My Humbling Journey Into Wine

I’ve been in the wine business since 2008, since the crash of the stock market that happened to coincide with my own quarter-life crisis. In other words, Boo Walker was crashing at nearly the same speed as the Dow Jones Industrial Average. And so I made a run for it, leaving the day trading job I’d had since graduating college, packing it all up and moving out west, chasing a dream of driving a tractor.

Up to that point, my wine education came from the days I’d take my thicker-than-now wallet to see a bottle shop owner in Charleston, South Carolina. She would send me home with wines from around the world, encouraging me to discover all that was out there. On one of those visits, she handed me a bottle of Red Mountain wine from Hedges Family Estate, and perhaps more importantly, the ticket to my destiny.

It wasn’t only the juice that captured me. Washington State had become a part of me since I’d first heard “Smells Like Teen Spirit” by Nirvana when I was a teenager. I may have played that song on my early-nineties boom box more times than any other kid that year, and it’s from that tune that I began to explore all that was the Seattle music scene at the time. Washington State became this evergreen fantasyland in my dreams, a place far, far away from everything I knew. So when I drank my first glass of Hedges, a bell rang deep within. It was only a matter of time before my mug defaced a Washington State driver’s license.

The multi-talented fermenter-of-all-things daughter and now winemaker, Sarah, got me a job working in the vineyards, and from time to time, the family would invite me inside to sit at their table in the Chateau and taste through the wines. Oh, how quickly I discovered the limits of my wine knowledge. I could have spat off a list of cult Napa Cabernets, probably told you what grapes were grown in Bordeaux, and maybe the difference between Syrah and Shiraz (nothing but the spelling, btw), but I didn’t understand the larger picture.

The Hedges family not only taught me how to drive tractors but also the philosophies of the old world. Anne-Marie Hedges, a Champenoise whose parents and grandparents fought for the resistance against Hitler, had impressed upon her American family the wine beliefs of her European roots.
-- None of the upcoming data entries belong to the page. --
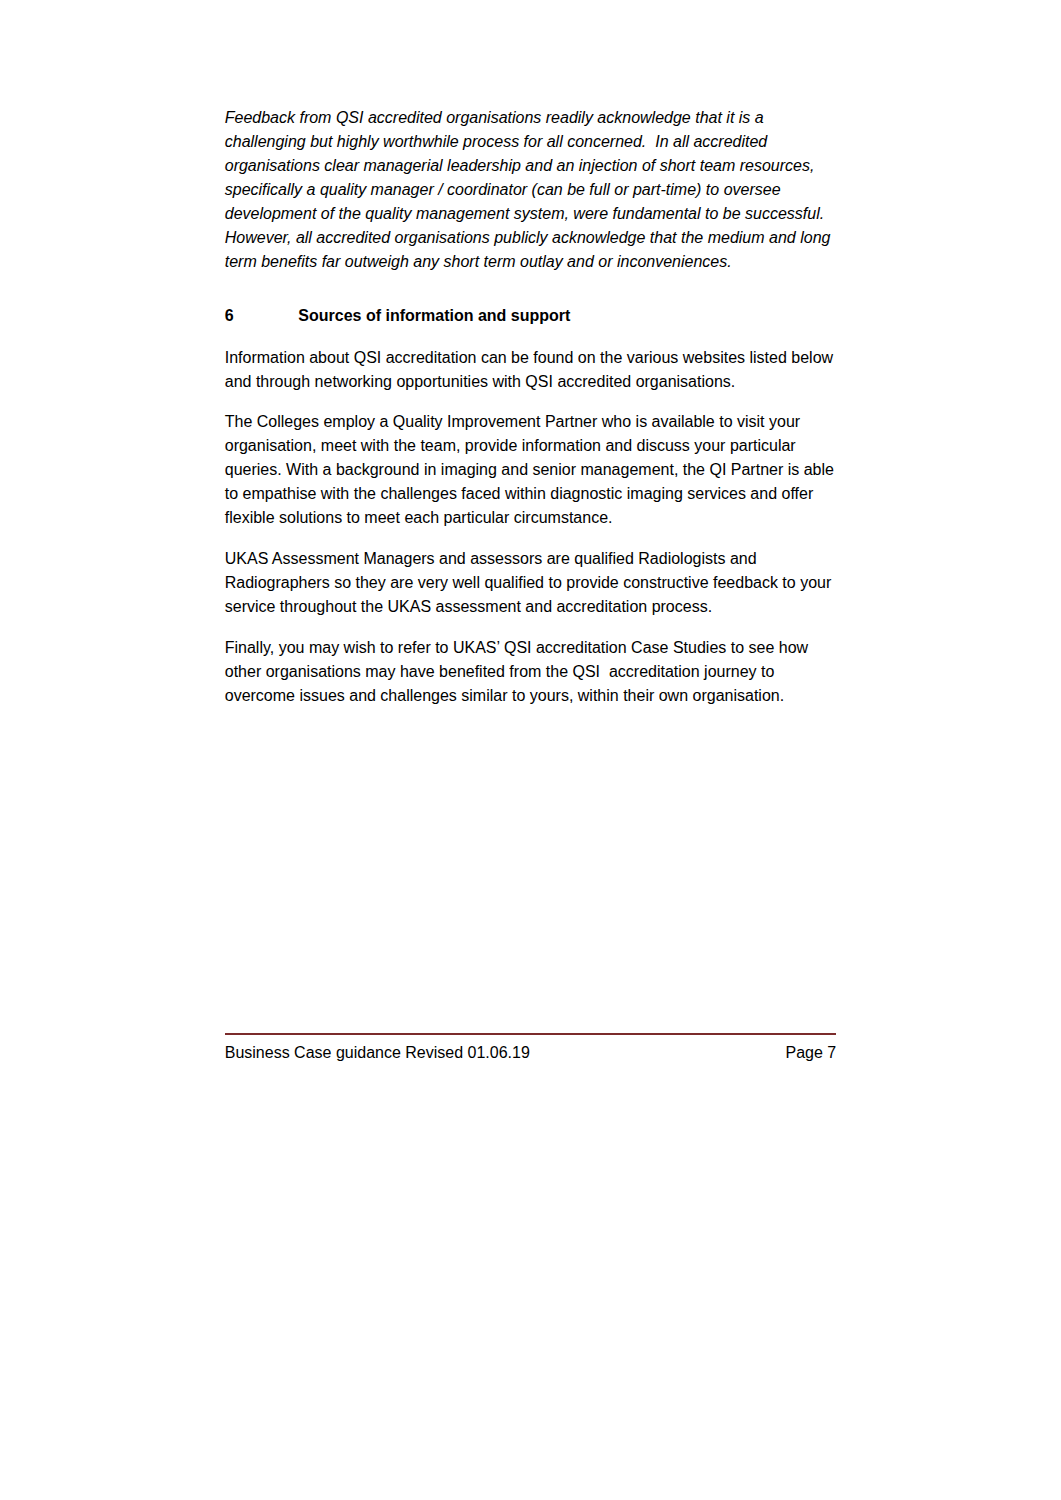Feedback from QSI accredited organisations readily acknowledge that it is a challenging but highly worthwhile process for all concerned. In all accredited organisations clear managerial leadership and an injection of short team resources, specifically a quality manager / coordinator (can be full or part-time) to oversee development of the quality management system, were fundamental to be successful. However, all accredited organisations publicly acknowledge that the medium and long term benefits far outweigh any short term outlay and or inconveniences.
6 Sources of information and support
Information about QSI accreditation can be found on the various websites listed below and through networking opportunities with QSI accredited organisations.
The Colleges employ a Quality Improvement Partner who is available to visit your organisation, meet with the team, provide information and discuss your particular queries. With a background in imaging and senior management, the QI Partner is able to empathise with the challenges faced within diagnostic imaging services and offer flexible solutions to meet each particular circumstance.
UKAS Assessment Managers and assessors are qualified Radiologists and Radiographers so they are very well qualified to provide constructive feedback to your service throughout the UKAS assessment and accreditation process.
Finally, you may wish to refer to UKAS’ QSI accreditation Case Studies to see how other organisations may have benefited from the QSI accreditation journey to overcome issues and challenges similar to yours, within their own organisation.
Business Case guidance Revised 01.06.19 Page 7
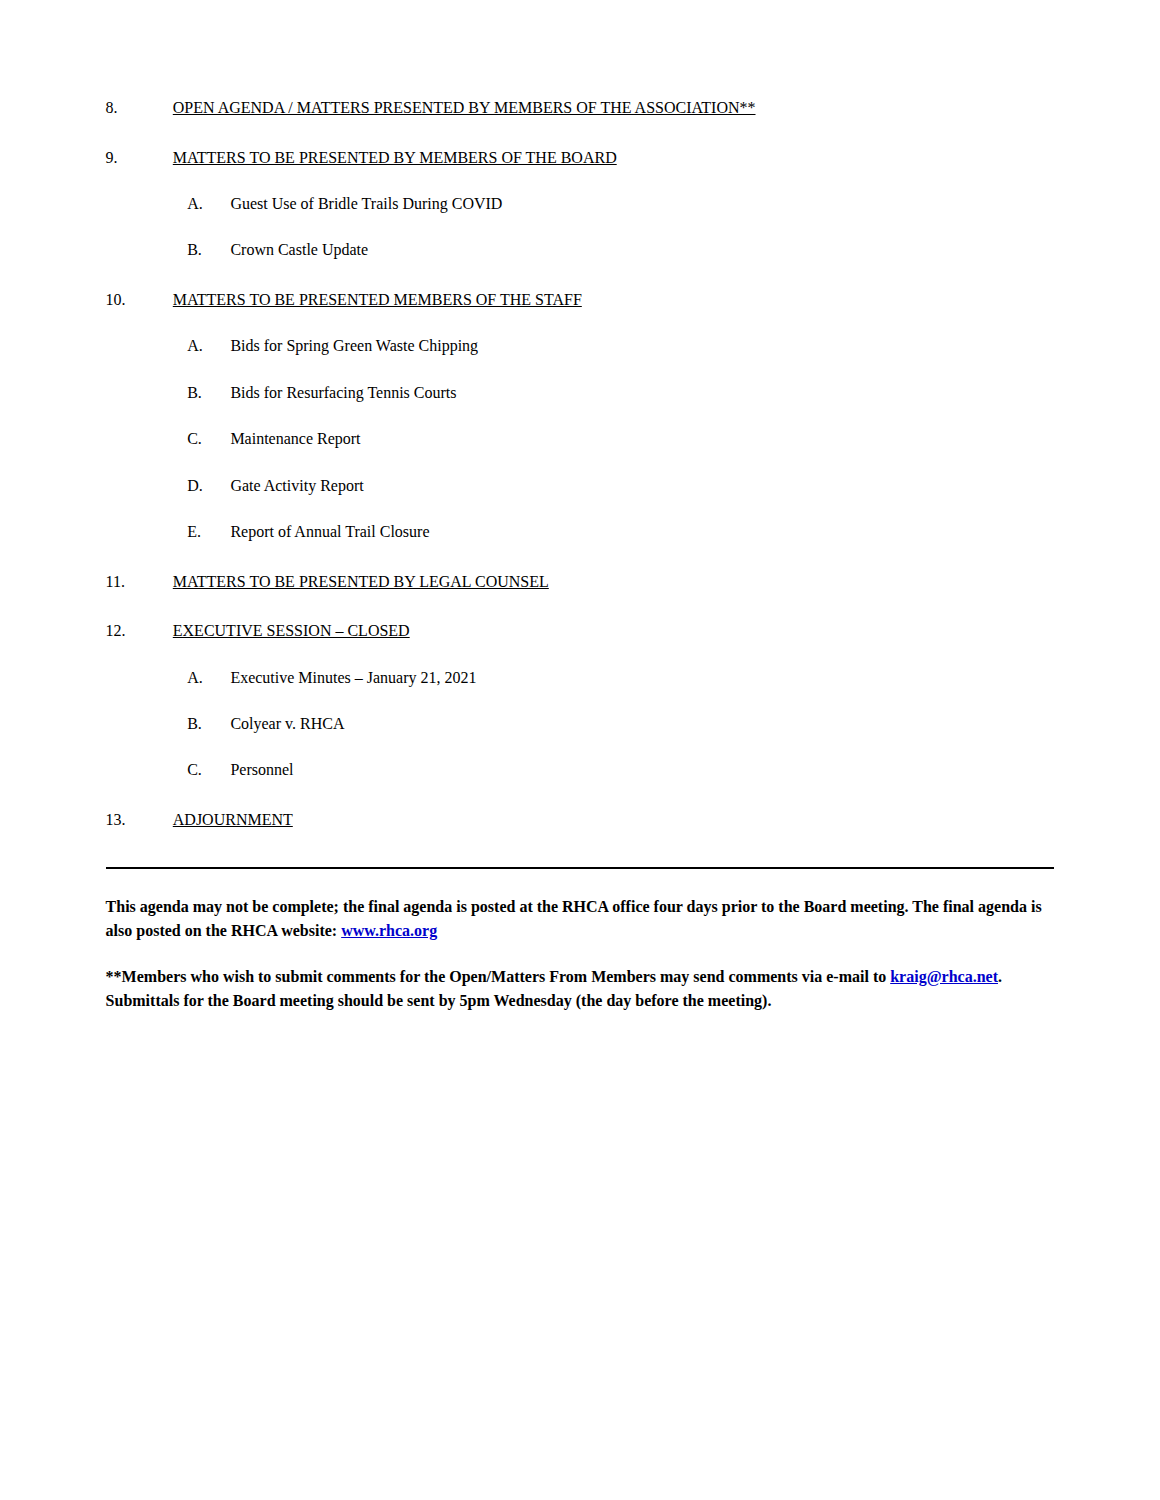8. Open Agenda / Matters Presented by Members of the Association**
9. Matters to be Presented by Members of the Board
A. Guest Use of Bridle Trails During COVID
B. Crown Castle Update
10. Matters to be Presented Members of the Staff
A. Bids for Spring Green Waste Chipping
B. Bids for Resurfacing Tennis Courts
C. Maintenance Report
D. Gate Activity Report
E. Report of Annual Trail Closure
11. Matters to be Presented by Legal Counsel
12. Executive Session – Closed
A. Executive Minutes – January 21, 2021
B. Colyear v. RHCA
C. Personnel
13. Adjournment
This agenda may not be complete; the final agenda is posted at the RHCA office four days prior to the Board meeting. The final agenda is also posted on the RHCA website: www.rhca.org
**Members who wish to submit comments for the Open/Matters From Members may send comments via e-mail to kraig@rhca.net. Submittals for the Board meeting should be sent by 5pm Wednesday (the day before the meeting).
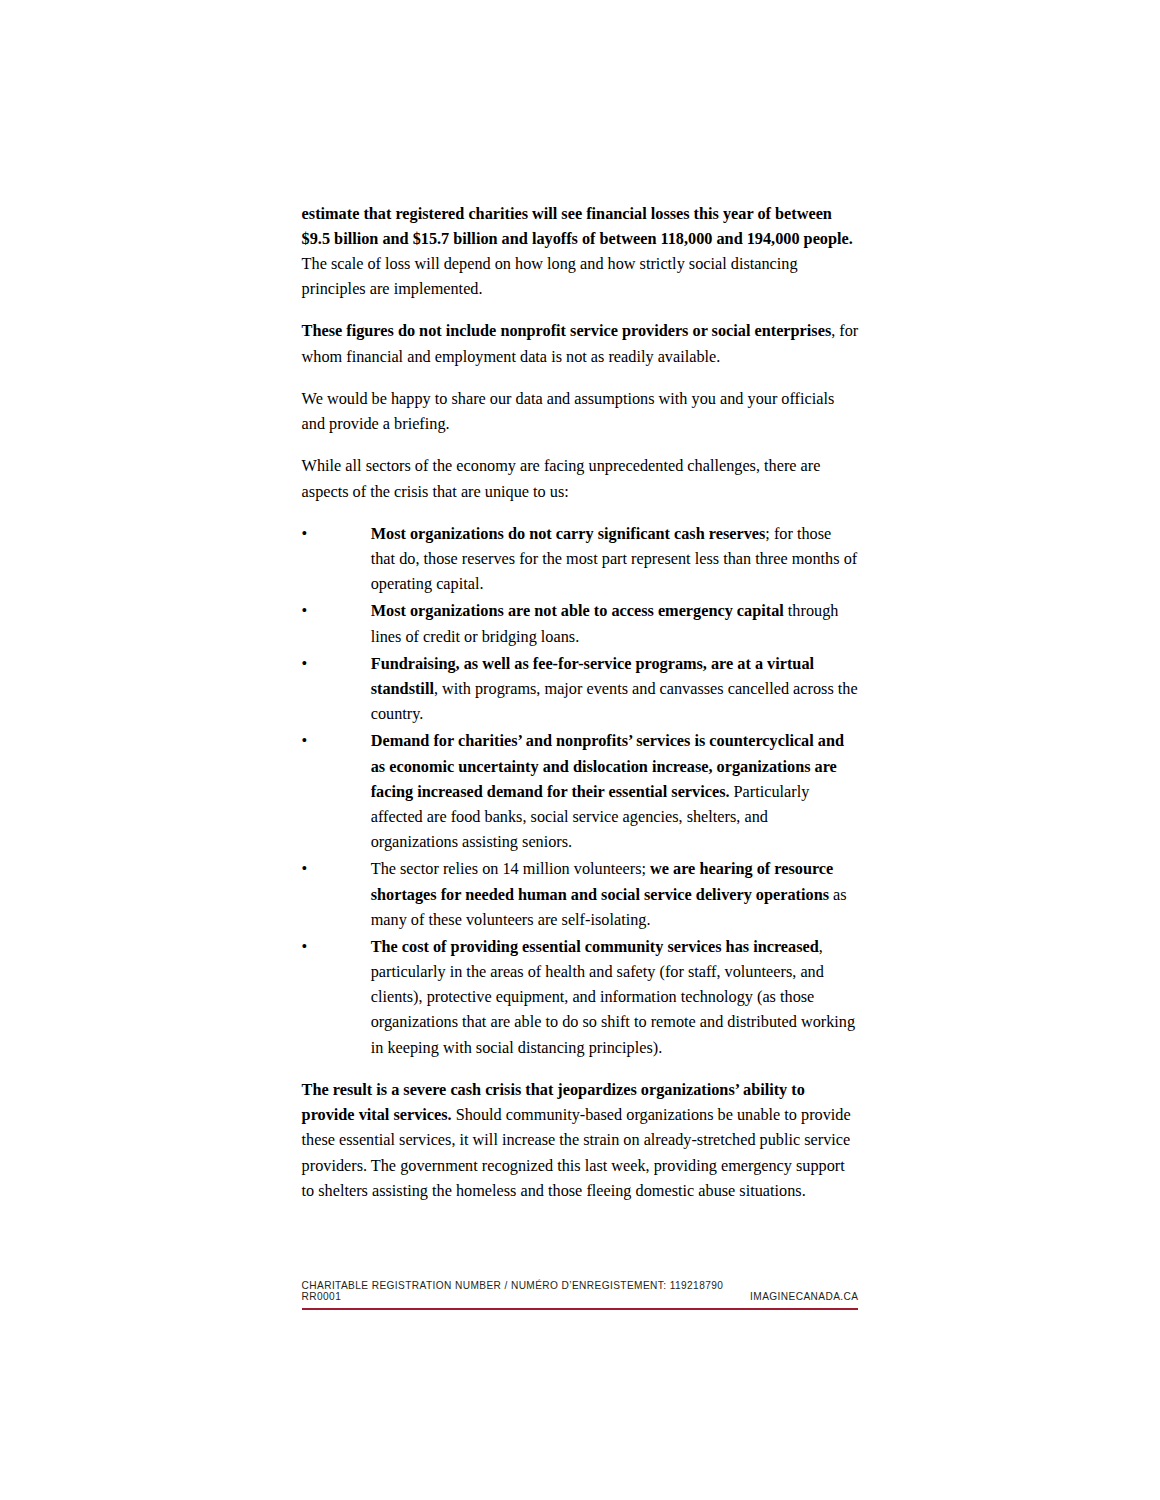estimate that registered charities will see financial losses this year of between $9.5 billion and $15.7 billion and layoffs of between 118,000 and 194,000 people. The scale of loss will depend on how long and how strictly social distancing principles are implemented.
These figures do not include nonprofit service providers or social enterprises, for whom financial and employment data is not as readily available.
We would be happy to share our data and assumptions with you and your officials and provide a briefing.
While all sectors of the economy are facing unprecedented challenges, there are aspects of the crisis that are unique to us:
Most organizations do not carry significant cash reserves; for those that do, those reserves for the most part represent less than three months of operating capital.
Most organizations are not able to access emergency capital through lines of credit or bridging loans.
Fundraising, as well as fee-for-service programs, are at a virtual standstill, with programs, major events and canvasses cancelled across the country.
Demand for charities’ and nonprofits’ services is countercyclical and as economic uncertainty and dislocation increase, organizations are facing increased demand for their essential services. Particularly affected are food banks, social service agencies, shelters, and organizations assisting seniors.
The sector relies on 14 million volunteers; we are hearing of resource shortages for needed human and social service delivery operations as many of these volunteers are self-isolating.
The cost of providing essential community services has increased, particularly in the areas of health and safety (for staff, volunteers, and clients), protective equipment, and information technology (as those organizations that are able to do so shift to remote and distributed working in keeping with social distancing principles).
The result is a severe cash crisis that jeopardizes organizations’ ability to provide vital services. Should community-based organizations be unable to provide these essential services, it will increase the strain on already-stretched public service providers. The government recognized this last week, providing emergency support to shelters assisting the homeless and those fleeing domestic abuse situations.
CHARITABLE REGISTRATION NUMBER / NUMÉRO D’ENREGISTEMENT: 119218790 RR0001 IMAGINECANADA.CA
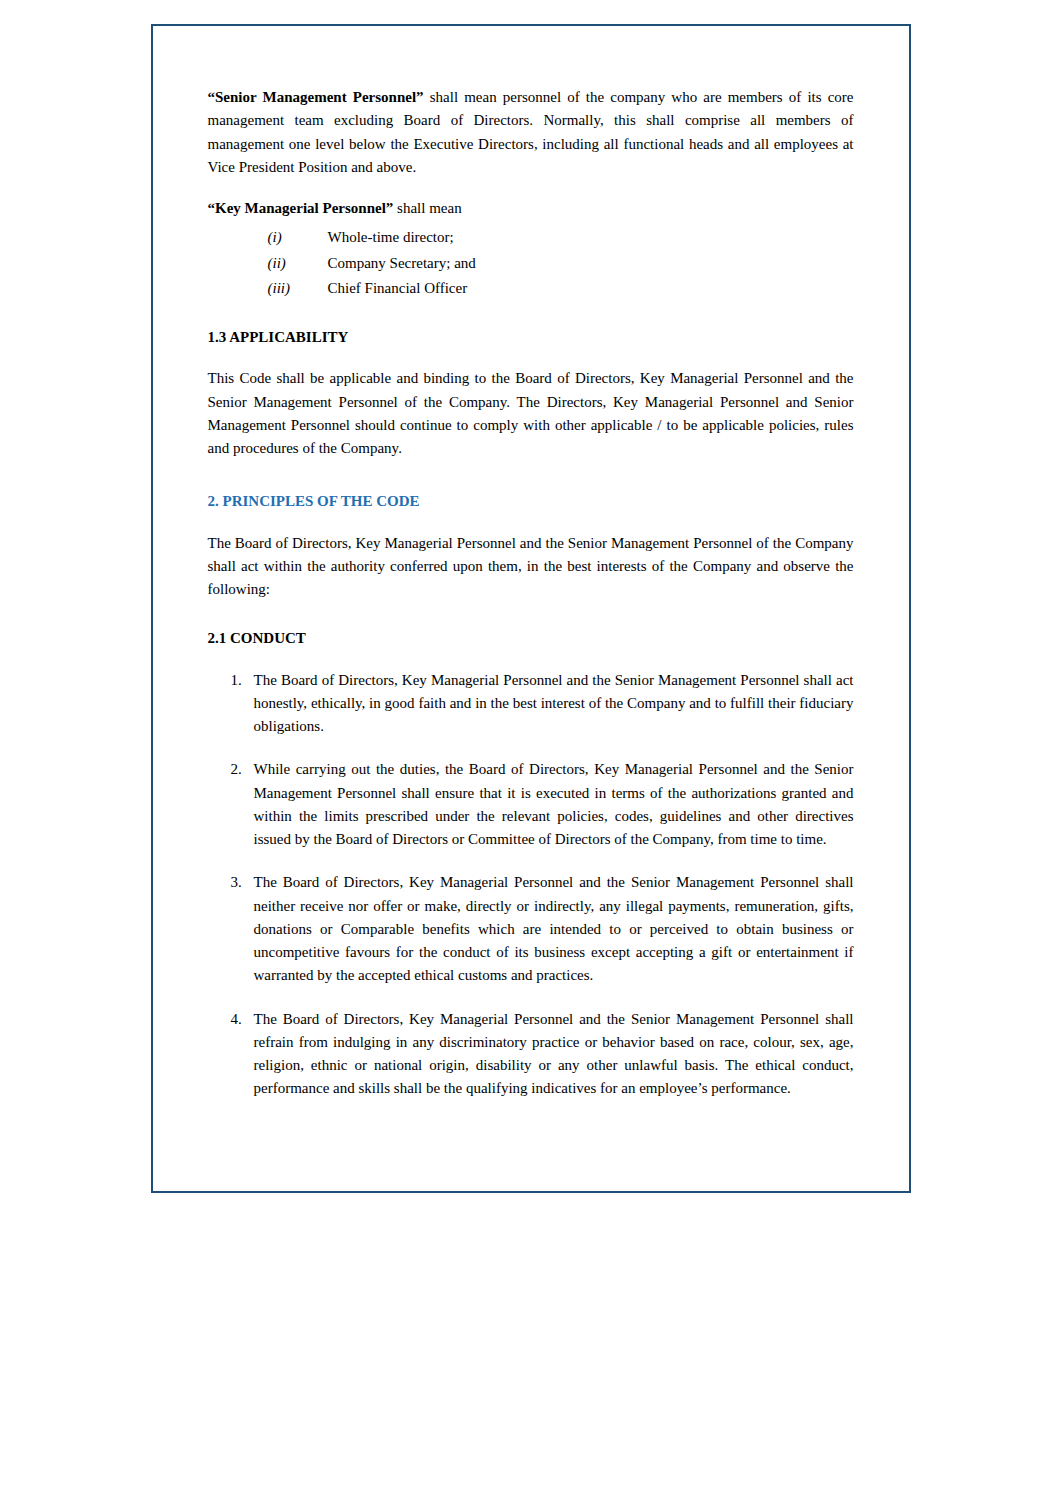“Senior Management Personnel” shall mean personnel of the company who are members of its core management team excluding Board of Directors. Normally, this shall comprise all members of management one level below the Executive Directors, including all functional heads and all employees at Vice President Position and above.
“Key Managerial Personnel” shall mean
(i) Whole-time director;
(ii) Company Secretary; and
(iii) Chief Financial Officer
1.3 APPLICABILITY
This Code shall be applicable and binding to the Board of Directors, Key Managerial Personnel and the Senior Management Personnel of the Company. The Directors, Key Managerial Personnel and Senior Management Personnel should continue to comply with other applicable / to be applicable policies, rules and procedures of the Company.
2. PRINCIPLES OF THE CODE
The Board of Directors, Key Managerial Personnel and the Senior Management Personnel of the Company shall act within the authority conferred upon them, in the best interests of the Company and observe the following:
2.1 CONDUCT
The Board of Directors, Key Managerial Personnel and the Senior Management Personnel shall act honestly, ethically, in good faith and in the best interest of the Company and to fulfill their fiduciary obligations.
While carrying out the duties, the Board of Directors, Key Managerial Personnel and the Senior Management Personnel shall ensure that it is executed in terms of the authorizations granted and within the limits prescribed under the relevant policies, codes, guidelines and other directives issued by the Board of Directors or Committee of Directors of the Company, from time to time.
The Board of Directors, Key Managerial Personnel and the Senior Management Personnel shall neither receive nor offer or make, directly or indirectly, any illegal payments, remuneration, gifts, donations or Comparable benefits which are intended to or perceived to obtain business or uncompetitive favours for the conduct of its business except accepting a gift or entertainment if warranted by the accepted ethical customs and practices.
The Board of Directors, Key Managerial Personnel and the Senior Management Personnel shall refrain from indulging in any discriminatory practice or behavior based on race, colour, sex, age, religion, ethnic or national origin, disability or any other unlawful basis. The ethical conduct, performance and skills shall be the qualifying indicatives for an employee’s performance.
It was something Anne-Marie and Tom’s visionary Francophile son said one day that tore me away from all my previous notions of wine and still lingers with me every time I raise a glass to my lips. Christophe said, “I’d rather drink a bad wine that has a sense of place than a great wine that lacks terroir.” In other words, context matters. Wine is so much more than the nose and mouth. Kermit Lynch, another person who sculpted my beliefs says in a similar vein, “Blind tasting is to wine what strip poker is to love.” Yes, blind tasting is fun and also educational. Discovering the nuances of lychees, peaches, and other stone fruits in white wines; or the differences between Oregonian and Burgundian Pinot Noir; or the true meanings of “minerality” and “finesse” and “subtlety;” or the profiles of various viscosities, alcohol levels, and acidity, is paramount to one’s journey in wine.

But in my eyes (perhaps brainwashed by my old world teachers), context matters infinitely more. What led to that bottle of wine sitting on your table? What led to the juice that now dazzles your olfactory system and dances on your tongue? Is there a family behind the wine? How many generations? When and how did it all begin? What are the details of that specific day that a couple decided to start a business in wine? What obstacles presented themselves along the way? What were the happiest moments?

What are the personalities of each of the family members and the other employees? What are their convictions? What is the typical music, food, and sport of the region? How does the winery farm? Do they care about sustainability, organics, and Biodynamics? Is the wine estate-grown and bottled? Are there other elements of a farm that might contribute to a more rounded sense of place? Do they use animals? What are the names of their dogs, chickens, sheep, and horses? Like the mom and pop producers in Sicily, do they make olive oil from their estate trees? Do they use concrete, barrel, or amphorae? Do they use indigenous yeast for fermentation? Do they have honeybees? Like my new favorite, Domaine Gerard Raphet in Morey-Saint-Denis, do they use horses to till the land?

Those questions don’t yet touch the more traditional and yet equally important meaning of the word terroir. Where are the grapes grown? Do they come from a single vineyard? What is the soil? What is the climate? What is the slope? Where does the water come from? Does wind or fire affect the vines? And on and on.

No, you can’t learn the answers to these questions by putting your nose to the glass or taking in that first and second sip. If all you care about is those hedonistic qualities, you might as well be playing strip poker. Though it sounds like a good time and I’m considering peeling off my shirt right now, wine is more than fun to me. Wine is life. To know the context of wine is not only helpful, but it is crucial to enjoying the bottle that stands before you, waiting to whisk you away.

The Hedges family’s answers to these questions keep me thirsty for more even after slinging ten vintages of their juice around the world. As Kurt Cobain sings in the song that started it all for me, “And for this gift I feel blessed.”